The quarter-breed waited, whistling softly a light French air, while Chloe wrote her letters. He breathed deeply of the warm spruce-laden breeze, slapped lazily at mosquitoes, and gazed at the setting sun between half-closed lids. Pierre Lapierre was happy.

"Things are coming my way," he muttered. "With a year's stock in that warehouse—and LeFroy to handle it—I guess the Indians won't pick up many bargains—my people!—damn them! How I hate them. And as for MacNair—lucky Vermilion thought of painting his name on that booze—I hated to smash it—but it paid. It was the one thing needed to make me solid with her. And I've got time to run in another batch if I hurry—got to get those rifles into the loft, too. When MacNair hits, he hits hard."

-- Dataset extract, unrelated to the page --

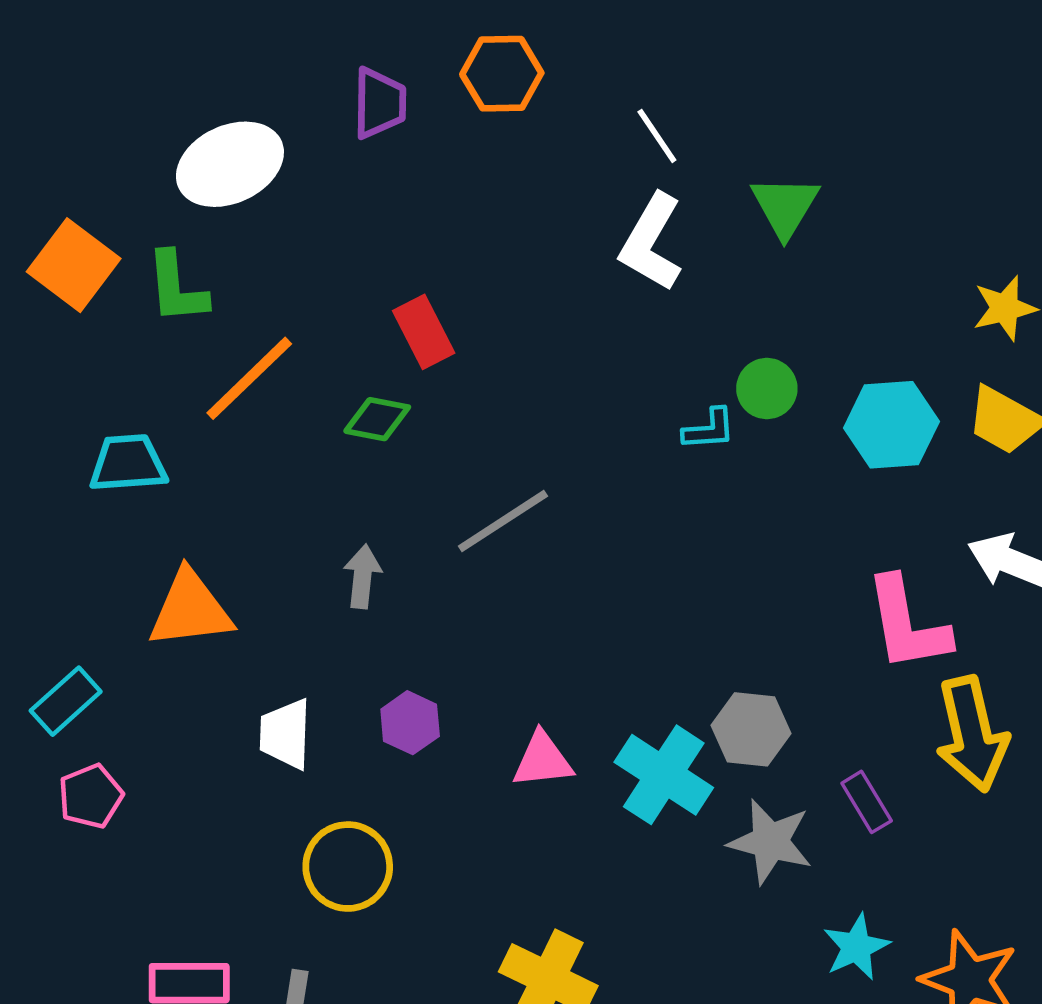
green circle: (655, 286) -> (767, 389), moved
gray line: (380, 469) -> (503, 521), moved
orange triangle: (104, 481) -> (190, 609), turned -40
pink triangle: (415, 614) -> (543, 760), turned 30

Chloe appeared at the door with her letters. Lapierre took them, and again bowed low over her hand. This time the girl was sure his lips touched her finger-tips. He released the hand and stepped to the ground.

"Good-bye," he said, "I shall try my utmost to pay you a visit before I depart for the southward, but if I fail, remember to send LeFroy to me at Fort Resolution."

"I will remember. Good-bye—bon voyage——"

"Et prompt retour?" The man's lips smiled, and his eyes flashed the question.

"Et prompt retour—certainement!" answered the girl as, with a wide sweep of his hat, the quarter-breed turned and made his way toward the camp of the Indians, which was located in a spruce thicket a short distance above the clearing. As he disappeared in the timber, Chloe felt a sudden sinking of the heart; a strange sense of desertion, of loneliness possessed her as she gazed into the deepening shadows of the wall of the clearing. She fumed impatiently.

"Why should I care?" she muttered, "I never laid eyes on him until two weeks ago, and besides, he's—he's an Indian! And yet—he's a gentleman. He has been very kind to me—very considerate. He is only a quarter-Indian. Many of the very best families have Indian blood in their veins—even boast of it. I—I'm a fool!" she exclaimed, and passed quickly into the house.

Pierre Lapierre was a man, able, shrewd, unscrupulous. The son of a French factor of the Hudson Bay Company and his half-breed wife, he was sent early to school, where he remained to complete his college course; for it was the desire of his father that the son should engage in some profession for which his education fitted him.

But the blood of the North was in his veins. The call of the North lured him into the North, and he returned to the trading-post of his father, where he was given a position as clerk and later appointed trader and assigned to a post of his own far to the northward.